**Goal of the exercise**
Copy out every line of the items below, word for word and in the same order.

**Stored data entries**
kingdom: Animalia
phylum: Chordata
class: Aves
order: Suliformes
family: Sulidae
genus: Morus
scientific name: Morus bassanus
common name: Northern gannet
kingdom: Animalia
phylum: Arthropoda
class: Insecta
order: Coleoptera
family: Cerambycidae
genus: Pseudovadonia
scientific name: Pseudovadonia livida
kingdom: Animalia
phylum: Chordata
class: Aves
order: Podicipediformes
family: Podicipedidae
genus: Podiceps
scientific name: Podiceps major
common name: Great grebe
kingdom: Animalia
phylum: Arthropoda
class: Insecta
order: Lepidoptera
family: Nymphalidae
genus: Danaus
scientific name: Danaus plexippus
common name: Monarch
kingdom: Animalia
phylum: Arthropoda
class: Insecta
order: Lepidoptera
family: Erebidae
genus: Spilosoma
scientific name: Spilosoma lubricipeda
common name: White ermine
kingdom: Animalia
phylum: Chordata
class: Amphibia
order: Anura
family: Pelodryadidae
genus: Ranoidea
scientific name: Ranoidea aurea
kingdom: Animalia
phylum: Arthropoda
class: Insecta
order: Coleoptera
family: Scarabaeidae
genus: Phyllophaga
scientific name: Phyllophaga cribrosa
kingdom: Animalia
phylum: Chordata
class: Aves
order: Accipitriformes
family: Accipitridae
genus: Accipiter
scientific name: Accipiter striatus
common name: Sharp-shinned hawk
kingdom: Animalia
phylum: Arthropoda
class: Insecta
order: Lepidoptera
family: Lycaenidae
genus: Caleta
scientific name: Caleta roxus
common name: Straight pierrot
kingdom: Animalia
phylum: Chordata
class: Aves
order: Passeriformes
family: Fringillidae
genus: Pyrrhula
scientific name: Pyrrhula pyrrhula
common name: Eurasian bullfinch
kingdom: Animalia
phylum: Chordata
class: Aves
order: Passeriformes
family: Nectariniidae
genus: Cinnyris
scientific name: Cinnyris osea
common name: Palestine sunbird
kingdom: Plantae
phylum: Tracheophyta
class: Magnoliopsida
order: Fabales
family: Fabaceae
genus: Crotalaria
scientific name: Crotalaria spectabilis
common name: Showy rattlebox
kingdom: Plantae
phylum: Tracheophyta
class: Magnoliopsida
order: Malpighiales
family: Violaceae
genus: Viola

**Answer for the task**
kingdom: Animalia
phylum: Chordata
class: Aves
order: Suliformes
family: Sulidae
genus: Morus
scientific name: Morus bassanus
common name: Northern gannet
kingdom: Animalia
phylum: Arthropoda
class: Insecta
order: Coleoptera
family: Cerambycidae
genus: Pseudovadonia
scientific name: Pseudovadonia livida
kingdom: Animalia
phylum: Chordata
class: Aves
order: Podicipediformes
family: Podicipedidae
genus: Podiceps
scientific name: Podiceps major
common name: Great grebe
kingdom: Animalia
phylum: Arthropoda
class: Insecta
order: Lepidoptera
family: Nymphalidae
genus: Danaus
scientific name: Danaus plexippus
common name: Monarch
kingdom: Animalia
phylum: Arthropoda
class: Insecta
order: Lepidoptera
family: Erebidae
genus: Spilosoma
scientific name: Spilosoma lubricipeda
common name: White ermine
kingdom: Animalia
phylum: Chordata
class: Amphibia
order: Anura
family: Pelodryadidae
genus: Ranoidea
scientific name: Ranoidea aurea
kingdom: Animalia
phylum: Arthropoda
class: Insecta
order: Coleoptera
family: Scarabaeidae
genus: Phyllophaga
scientific name: Phyllophaga cribrosa
kingdom: Animalia
phylum: Chordata
class: Aves
order: Accipitriformes
family: Accipitridae
genus: Accipiter
scientific name: Accipiter striatus
common name: Sharp-shinned hawk
kingdom: Animalia
phylum: Arthropoda
class: Insecta
order: Lepidoptera
family: Lycaenidae
genus: Caleta
scientific name: Caleta roxus
common name: Straight pierrot
kingdom: Animalia
phylum: Chordata
class: Aves
order: Passeriformes
family: Fringillidae
genus: Pyrrhula
scientific name: Pyrrhula pyrrhula
common name: Eurasian bullfinch
kingdom: Animalia
phylum: Chordata
class: Aves
order: Passeriformes
family: Nectariniidae
genus: Cinnyris
scientific name: Cinnyris osea
common name: Palestine sunbird
kingdom: Plantae
phylum: Tracheophyta
class: Magnoliopsida
order: Fabales
family: Fabaceae
genus: Crotalaria
scientific name: Crotalaria spectabilis
common name: Showy rattlebox
kingdom: Plantae
phylum: Tracheophyta
class: Magnoliopsida
order: Malpighiales
family: Violaceae
genus: Viola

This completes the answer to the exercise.